We supply a small microbenchmarking script for PyTorch training on ROCm.
To execute:
python micro_benchmarking_pytorch.py --network <network name> [--batch-size <batch size> ] [--iterations <number of iterations>] [--fp16 <0 or 1> ] [--dataparallel|--distributed_dataparallel] [--device_ids <comma separated list (no spaces) of GPU indices (0-indexed) to run dataparallel/distributed_dataparallel api on>]
Possible network names are: alexnet
, densenet121
, inception_v3
, resnet50
, resnet101
, SqueezeNet
, vgg16
etc.
Default are 10 training iterations, fp16
off (i.e., 0), and a batch size of 64.
--distributed_dataparallel
will spawn multiple sub-processes and adjust world_size and rank accordingly. Py3.6 ONLY.
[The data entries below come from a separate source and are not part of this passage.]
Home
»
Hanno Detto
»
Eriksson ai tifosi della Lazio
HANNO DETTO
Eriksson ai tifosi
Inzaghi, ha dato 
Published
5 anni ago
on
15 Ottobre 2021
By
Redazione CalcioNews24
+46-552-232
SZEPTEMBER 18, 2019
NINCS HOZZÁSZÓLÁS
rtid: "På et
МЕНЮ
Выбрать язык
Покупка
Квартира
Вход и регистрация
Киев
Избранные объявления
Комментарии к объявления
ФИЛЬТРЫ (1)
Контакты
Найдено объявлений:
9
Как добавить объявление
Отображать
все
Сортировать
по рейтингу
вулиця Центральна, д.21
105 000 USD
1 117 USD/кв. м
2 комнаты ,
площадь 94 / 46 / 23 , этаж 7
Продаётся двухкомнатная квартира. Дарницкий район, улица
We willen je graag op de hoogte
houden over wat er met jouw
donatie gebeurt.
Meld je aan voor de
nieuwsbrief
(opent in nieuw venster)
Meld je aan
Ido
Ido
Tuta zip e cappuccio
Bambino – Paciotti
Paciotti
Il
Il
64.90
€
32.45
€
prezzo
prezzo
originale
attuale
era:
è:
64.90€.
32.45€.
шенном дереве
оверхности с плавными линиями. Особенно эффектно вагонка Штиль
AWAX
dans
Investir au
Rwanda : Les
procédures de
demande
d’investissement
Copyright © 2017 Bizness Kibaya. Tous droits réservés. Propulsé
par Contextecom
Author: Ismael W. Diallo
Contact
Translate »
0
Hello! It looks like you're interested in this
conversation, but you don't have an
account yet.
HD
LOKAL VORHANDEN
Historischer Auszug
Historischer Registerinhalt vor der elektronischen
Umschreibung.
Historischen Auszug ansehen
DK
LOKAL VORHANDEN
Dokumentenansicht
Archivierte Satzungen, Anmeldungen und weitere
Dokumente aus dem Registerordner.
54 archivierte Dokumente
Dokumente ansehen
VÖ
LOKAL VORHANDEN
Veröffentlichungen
To run FlopsProfiler (with deepspeed.profiling.flops_profiler imported):
python micro_benchmarking_pytorch.py --network resnet50 --amp-opt-level=2 --batch-size=256 --iterations=20 --flops-prof-step 10
If performance on a specific card and/or model is found to be lacking, typically some gains can be made by tuning MIOpen. For this, export MIOPEN_FIND_ENFORCE=3
prior to running the model. This will take some time if untuned configurations are encountered and write to a local performance database. More information on this can be found in the MIOpen documentation.